Extracted records:
* * * * * * *

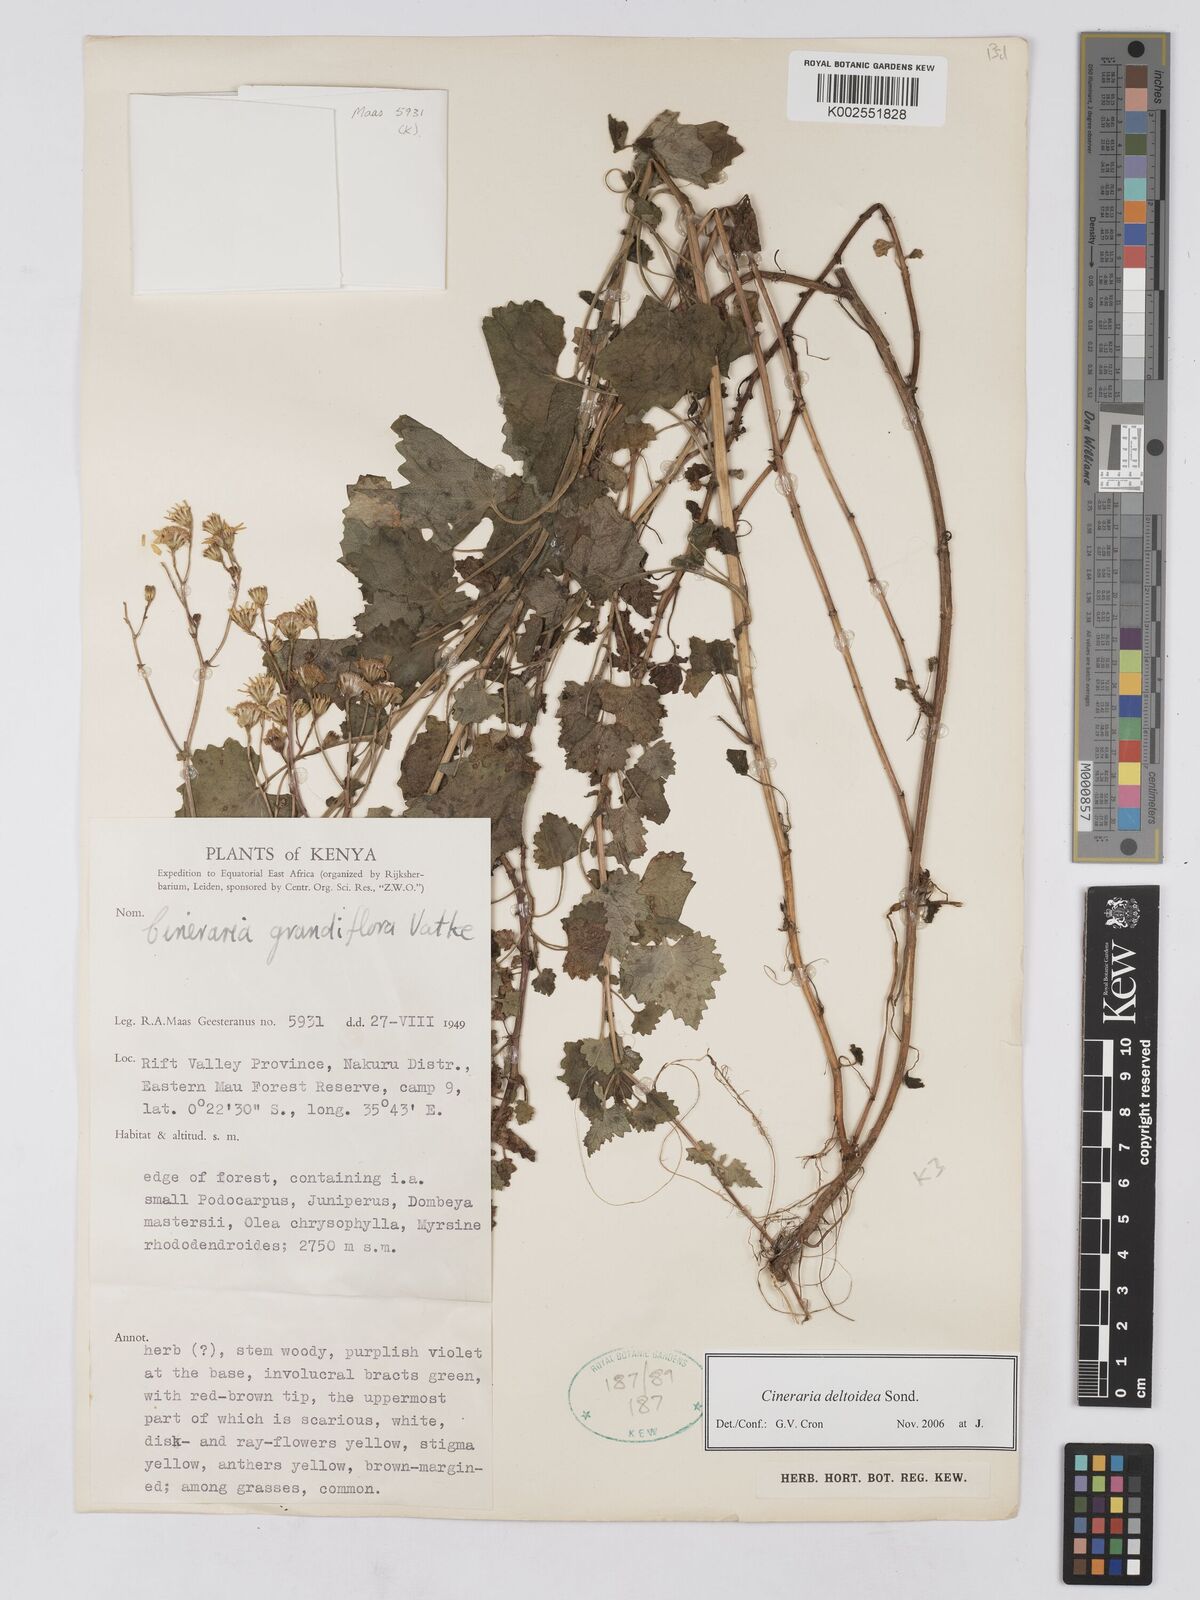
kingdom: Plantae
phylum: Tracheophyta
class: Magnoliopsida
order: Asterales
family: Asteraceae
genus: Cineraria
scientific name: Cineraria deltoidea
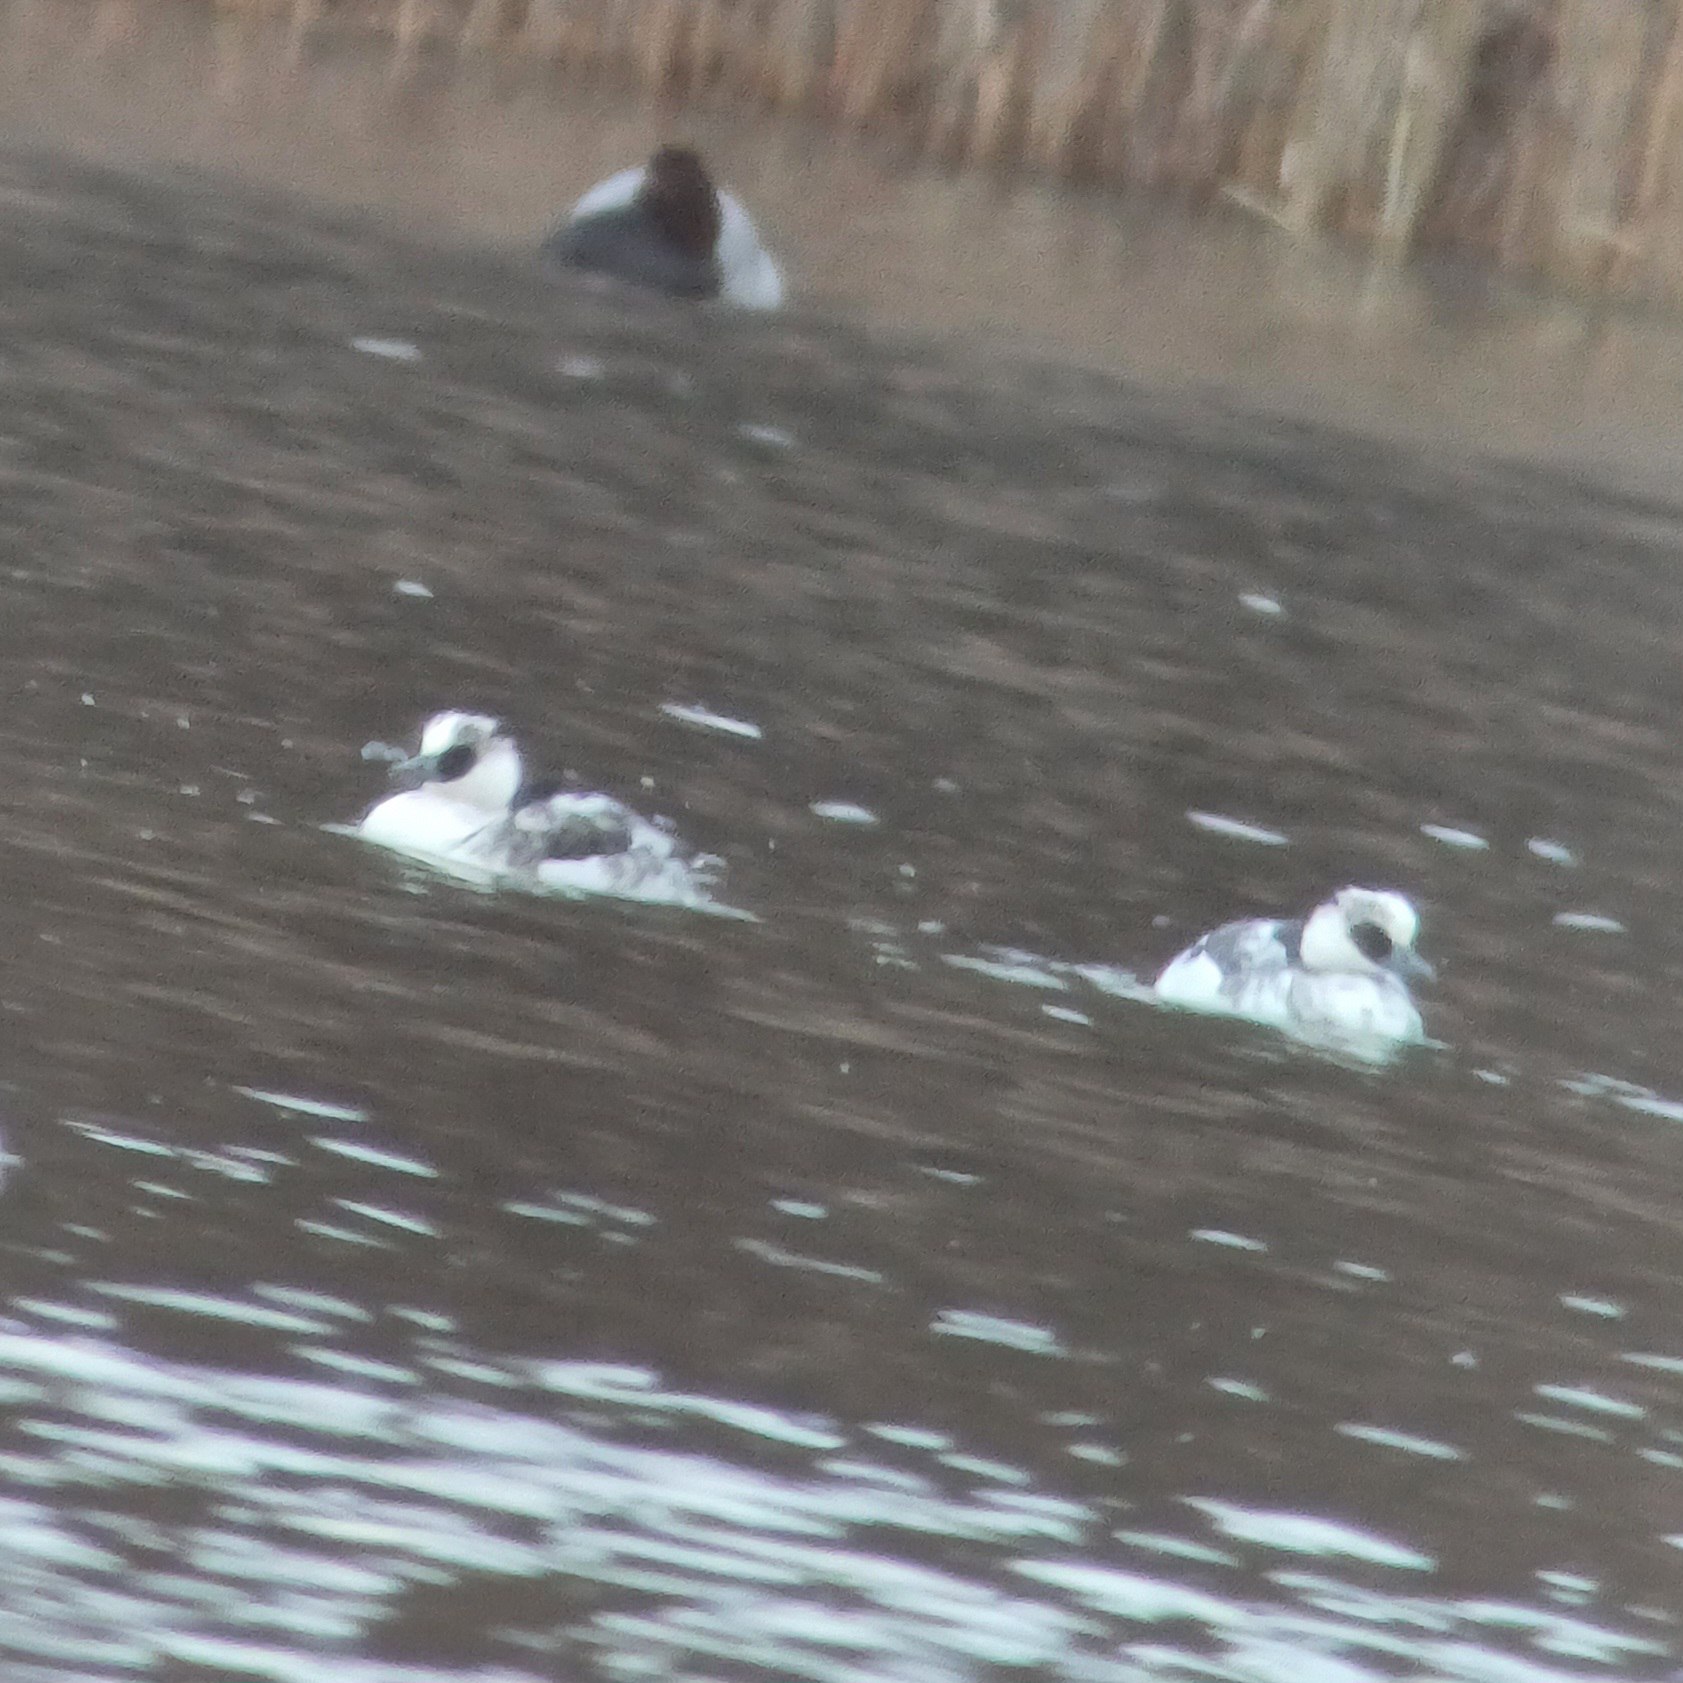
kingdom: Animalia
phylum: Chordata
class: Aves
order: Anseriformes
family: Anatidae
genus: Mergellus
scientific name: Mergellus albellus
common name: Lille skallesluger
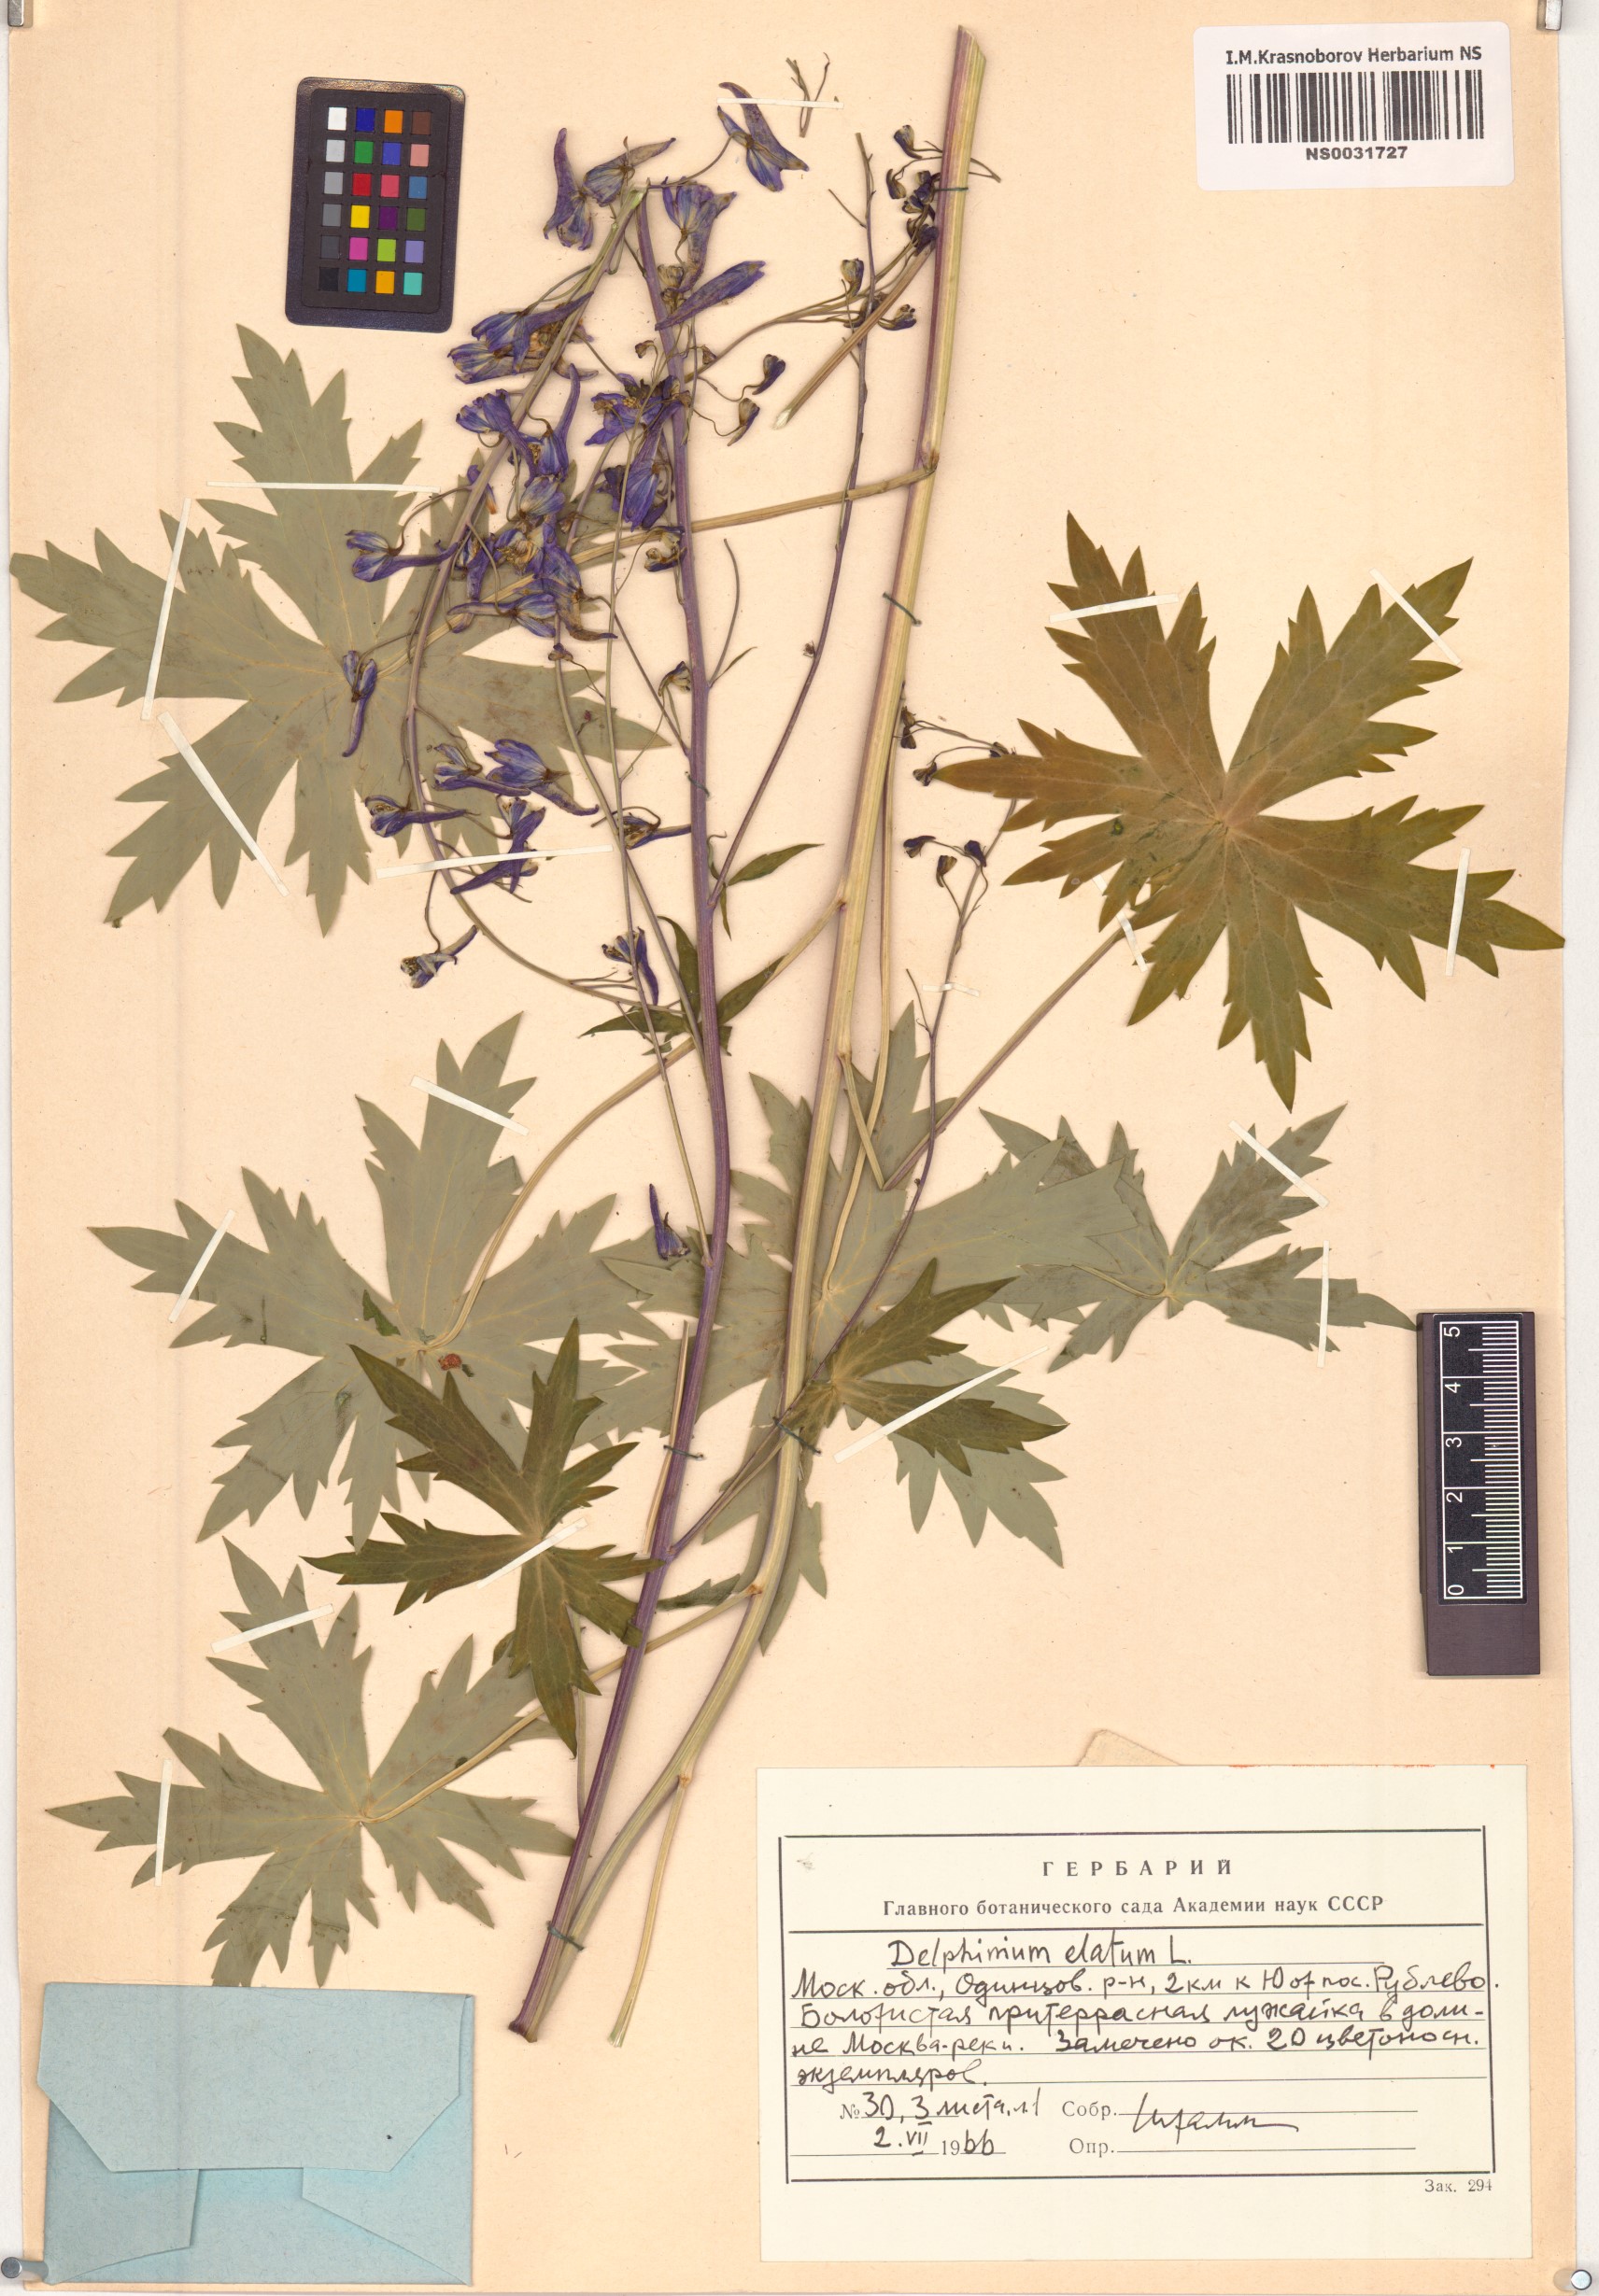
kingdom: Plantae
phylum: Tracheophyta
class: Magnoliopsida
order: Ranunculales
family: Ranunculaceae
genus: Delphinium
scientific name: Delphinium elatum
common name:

* * * * * * *

Copy every classification line from all the records above word for word, leaving out the pictures.

kingdom: Plantae
phylum: Tracheophyta
class: Magnoliopsida
order: Asterales
family: Asteraceae
genus: Cineraria
scientific name: Cineraria deltoidea
kingdom: Animalia
phylum: Chordata
class: Aves
order: Anseriformes
family: Anatidae
genus: Mergellus
scientific name: Mergellus albellus
common name: Lille skallesluger
kingdom: Plantae
phylum: Tracheophyta
class: Magnoliopsida
order: Ranunculales
family: Ranunculaceae
genus: Delphinium
scientific name: Delphinium elatum
common name:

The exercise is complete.